Points 2 and 3 are related to @ZheyuanLi's answer (i.e., picking a good starting point will mitigate them).

Point (2): if we run this optim() without the control(list(maxit = 1e5)), it fails to converge — but silently. You have to look at r$convergence, see that the value is 1 and not 0 (zero = "converged"), and then go look at ?optim to see that r$convergence == 1 means "maximum number of iterations observed".

Point (3): if you look at the coefficients, you'll see that they still don't quite match lm. This data set has 8 observations and 7 predictors, which makes the OLS fit pretty ambitious (although not impossible). I tried a few other options (e.g. method = "BFGS" in optim()), which didn't help much.

You can get an idea of the stability of the OLS problem by looking at the ratio of the largest to the smallest eigenvalue of crossprod(X) (i.e., t(X) %*% X); in this case it's a factor of about 1e5 (bad news).

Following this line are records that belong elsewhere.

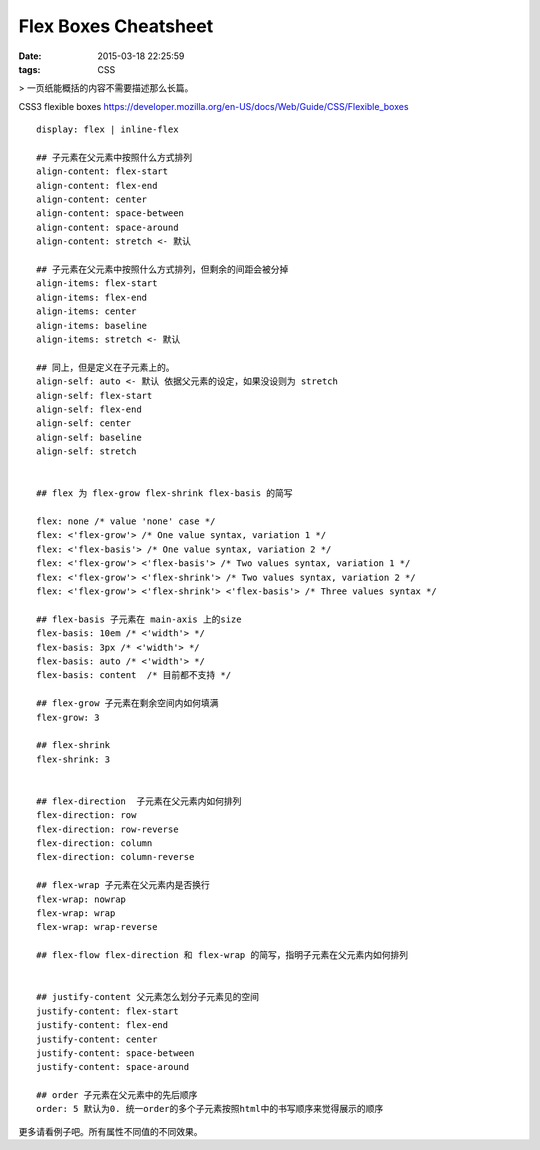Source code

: Flex Boxes Cheatsheet
=====================================================

:date: 2015-03-18 22:25:59
:tags: CSS

> 一页纸能概括的内容不需要描述那么长篇。

CSS3 flexible boxes  https://developer.mozilla.org/en-US/docs/Web/Guide/CSS/Flexible_boxes

::

  display: flex | inline-flex

  ## 子元素在父元素中按照什么方式排列
  align-content: flex-start
  align-content: flex-end
  align-content: center
  align-content: space-between
  align-content: space-around
  align-content: stretch <- 默认

  ## 子元素在父元素中按照什么方式排列，但剩余的间距会被分掉
  align-items: flex-start
  align-items: flex-end
  align-items: center
  align-items: baseline
  align-items: stretch <- 默认

  ## 同上，但是定义在子元素上的。
  align-self: auto <- 默认 依据父元素的设定，如果没设则为 stretch
  align-self: flex-start
  align-self: flex-end
  align-self: center
  align-self: baseline
  align-self: stretch


  ## flex 为 flex-grow flex-shrink flex-basis 的简写

  flex: none /* value 'none' case */
  flex: <'flex-grow'> /* One value syntax, variation 1 */
  flex: <'flex-basis'> /* One value syntax, variation 2 */
  flex: <'flex-grow'> <'flex-basis'> /* Two values syntax, variation 1 */
  flex: <'flex-grow'> <'flex-shrink'> /* Two values syntax, variation 2 */
  flex: <'flex-grow'> <'flex-shrink'> <'flex-basis'> /* Three values syntax */

  ## flex-basis 子元素在 main-axis 上的size
  flex-basis: 10em /* <'width'> */
  flex-basis: 3px /* <'width'> */
  flex-basis: auto /* <'width'> */
  flex-basis: content  /* 目前都不支持 */

  ## flex-grow 子元素在剩余空间内如何填满
  flex-grow: 3

  ## flex-shrink
  flex-shrink: 3


  ## flex-direction  子元素在父元素内如何排列
  flex-direction: row
  flex-direction: row-reverse
  flex-direction: column
  flex-direction: column-reverse

  ## flex-wrap 子元素在父元素内是否换行
  flex-wrap: nowrap
  flex-wrap: wrap
  flex-wrap: wrap-reverse

  ## flex-flow flex-direction 和 flex-wrap 的简写，指明子元素在父元素内如何排列


  ## justify-content 父元素怎么划分子元素见的空间
  justify-content: flex-start
  justify-content: flex-end
  justify-content: center
  justify-content: space-between
  justify-content: space-around

  ## order 子元素在父元素中的先后顺序
  order: 5 默认为0. 统一order的多个子元素按照html中的书写顺序来觉得展示的顺序


更多请看例子吧。所有属性不同值的不同效果。

.. raw:: html

    <iframe src="/test/flex.html" width="1000px" height="800px"></iframe>
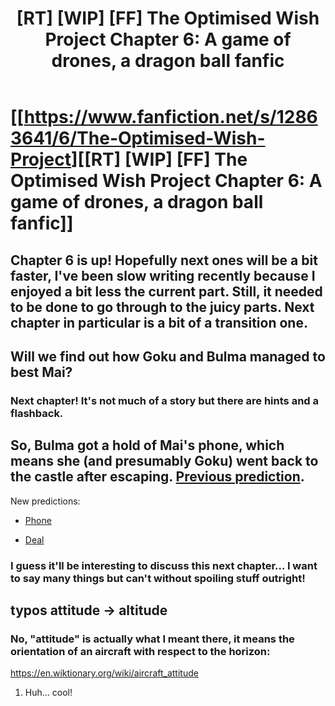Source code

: #+TITLE: [RT] [WIP] [FF] The Optimised Wish Project Chapter 6: A game of drones, a dragon ball fanfic

* [[https://www.fanfiction.net/s/12863641/6/The-Optimised-Wish-Project][[RT] [WIP] [FF] The Optimised Wish Project Chapter 6: A game of drones, a dragon ball fanfic]]
:PROPERTIES:
:Author: SimoneNonvelodico
:Score: 42
:DateUnix: 1525712446.0
:DateShort: 2018-May-07
:END:

** Chapter 6 is up! Hopefully next ones will be a bit faster, I've been slow writing recently because I enjoyed a bit less the current part. Still, it needed to be done to go through to the juicy parts. Next chapter in particular is a bit of a transition one.
:PROPERTIES:
:Author: SimoneNonvelodico
:Score: 12
:DateUnix: 1525712542.0
:DateShort: 2018-May-07
:END:


** Will we find out how Goku and Bulma managed to best Mai?
:PROPERTIES:
:Author: Bowbreaker
:Score: 3
:DateUnix: 1525765888.0
:DateShort: 2018-May-08
:END:

*** Next chapter! It's not much of a story but there are hints and a flashback.
:PROPERTIES:
:Author: SimoneNonvelodico
:Score: 1
:DateUnix: 1525766440.0
:DateShort: 2018-May-08
:END:


** So, Bulma got a hold of Mai's phone, which means she (and presumably Goku) went back to the castle after escaping. [[#s][Previous prediction]].

New predictions:

- [[#s][Phone]]

- [[#s][Deal]]
:PROPERTIES:
:Author: Silver_Swift
:Score: 2
:DateUnix: 1525867481.0
:DateShort: 2018-May-09
:END:

*** I guess it'll be interesting to discuss this next chapter... I want to say many things but can't without spoiling stuff outright!
:PROPERTIES:
:Author: SimoneNonvelodico
:Score: 1
:DateUnix: 1525869460.0
:DateShort: 2018-May-09
:END:


** typos attitude -> altitude
:PROPERTIES:
:Author: eroticas
:Score: 1
:DateUnix: 1525795397.0
:DateShort: 2018-May-08
:END:

*** No, "attitude" is actually what I meant there, it means the orientation of an aircraft with respect to the horizon:

[[https://en.wiktionary.org/wiki/aircraft_attitude]]
:PROPERTIES:
:Author: SimoneNonvelodico
:Score: 2
:DateUnix: 1525796348.0
:DateShort: 2018-May-08
:END:

**** Huh... cool!
:PROPERTIES:
:Author: eroticas
:Score: 2
:DateUnix: 1525796422.0
:DateShort: 2018-May-08
:END:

X <- cbind(1, as.matrix(dat[,-1]))
eigen(crossprod(X))$values
[1] 2.034880e+01 6.082053e+00 2.730513e+00 9.748323e-01 8.148341e-02
[6] 1.358231e-02 9.186567e-05

Alternatively, compute the condition number: Matrix::condest(crossprod(X)) is 2.75e5 (again, a large value is bad).

For comparison, if I generate predictors randomly (m <- matrix(rnorm(48), nrow = 8)), add an intercept column, and compute the condition number of crossprod(m), the values are typically on the order of 500 (1000 random replicates ranged from about 20 to 30,000). So part of the problem is 'not much data for a model with this many predictors', but your example is even worse than a randomly sampled one.

R's built-in method for fitting linear models (QR with a custom pivoting strategy) works robustly even on such ill-posed problems.

I don't think removing the intercept will change the ill-conditioning problem very much, although I haven't checked.